In the experiments, whole blood shows a dominant axial diffusion component, as seen in the last row of Figure 7, compared to the more diffuse pattern of the blood plasma in the simulations. Moreover, the simulated filling time for blood plasma is about 40 s ($35\%$) slower than the whole blood experimental results. The observed discrepancies in both the flow pattern and filling time in Figure 7 stem from the RBCs not being modeled in the blood flow simulations.

Figure 7 reveals a 15 s discrepancy between the simulated and experimental blood plasma behavior, due to the simulation’s constant surface tension assumption, which contrasts the variable surface tension exhibited by materials like PDMS and glass in contact with blood plasma.

When blood flows through narrow channels, erythrocytes tend to flow in the middle, leaving blood plasma near the walls and lowering the apparent viscosity of the flowing blood. This phenomena, the Fåhræus–Lindqvist effect [58], becomes more pronounced in narrower channels. In microfluidic structures separated by 50 μm, such as in our microfluidic pumps, the fluid properties can substantially deviate from the macroscopic values shown in Table 1. Furthermore, the inertia of the RBCs flowing through the capillary pump was presumed to be the primary driver of the axially diffusing flow of the whole blood experiment in Figure 7. To experimentally approximate homogeneous blood and minimize the influence of cell bodies on the flow, experiments were conducted with blood plasma and blood mixed with a lysis buffer to break down the RBC membrane.

Blood plasma is the primary constituent of whole blood and the main component interacting at the channel boundaries. By testing it in isolation, the viscous and surface tension effects experienced by whole blood without the influence of RBC inertia could be approximated. Compared to the whole blood experiment depicted in Figure 7, isolated blood plasma showed no dominant axial diffusion and had a fluid front similar to that of water. The chip filling time is slower than with water, owing to the higher viscosity of blood plasma. The marked difference in the flow pattern and filling time observed between the whole blood and blood plasma supports the premise that cells in the blood play a significant role in the filling pattern and chip filling time.
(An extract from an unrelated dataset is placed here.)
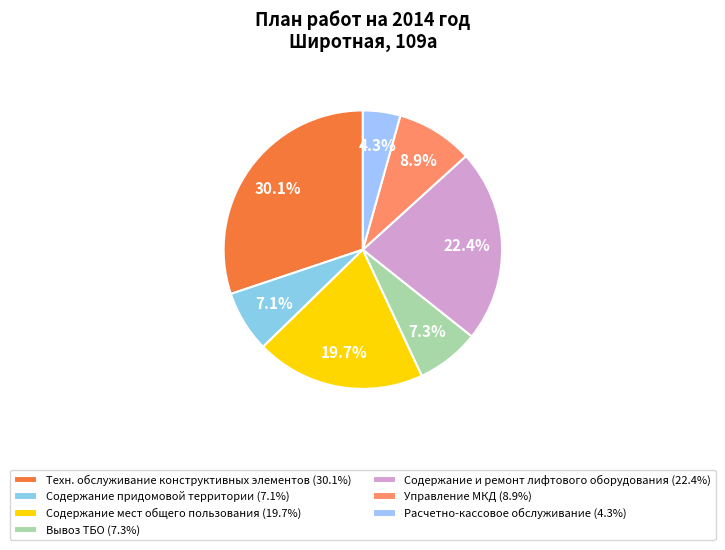

Count the number of slices in the pie.

7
Finally, the whole blood was lysed with a 1X RBC lysis buffer at a 1:10 blood-to-buffer ratio, as per the manufacturer’s instructions. The fluid properties of the resulting mixture were not representative of whole blood due to the contents of the RBCs being released into the fluid upon rupturing and the dominant mixture component being the buffer solution and not blood. Interestingly, the filling pattern in Figure 7 appears to be a hybrid between those of blood plasma and whole blood. This can be attributed to the cell membranes of the lysed cells and possibly a small fraction of un-lysed cells affecting the flow in a similar but less pronounced way compared to whole blood.

4. Conclusions

This project aimed to optimize the whole blood flow within a microfluidic chip to achieve rapid filling times without the use of active pumps for PoC applications. Microfluidic capillary pillar structures were investigated that could draw 2 μL of whole blood through a 250 μm × 30 μm PDMS–PEO channel cross-section in under 2 min for the imaging and analysis of various cells.

Simulations with Ansys Fluent were used to identify the optimal capillary pump pillar shapes, which were verified with experiments. While the simulations agreed with the general trend of the experimental results, the pump filling time and flow pattern for the blood plasma flow were not fully consistent with the whole blood experimental results. To make the simulations computationally feasible, the blood plasma was assumed to be homogeneous and Newtonian, and the channel surfaces were assumed to have homogeneous wettability. These assumptions, particularly those neglecting the influence of the red blood cell momentum on the flow and the Fåhræus–Lindqvist effect, were likely the cause of the modeling discrepancies. Nonetheless, our results can be a useful aid in designing passive microfluidic pumps by quantifying the efficiency of different pump pillar shapes on the fluid flow.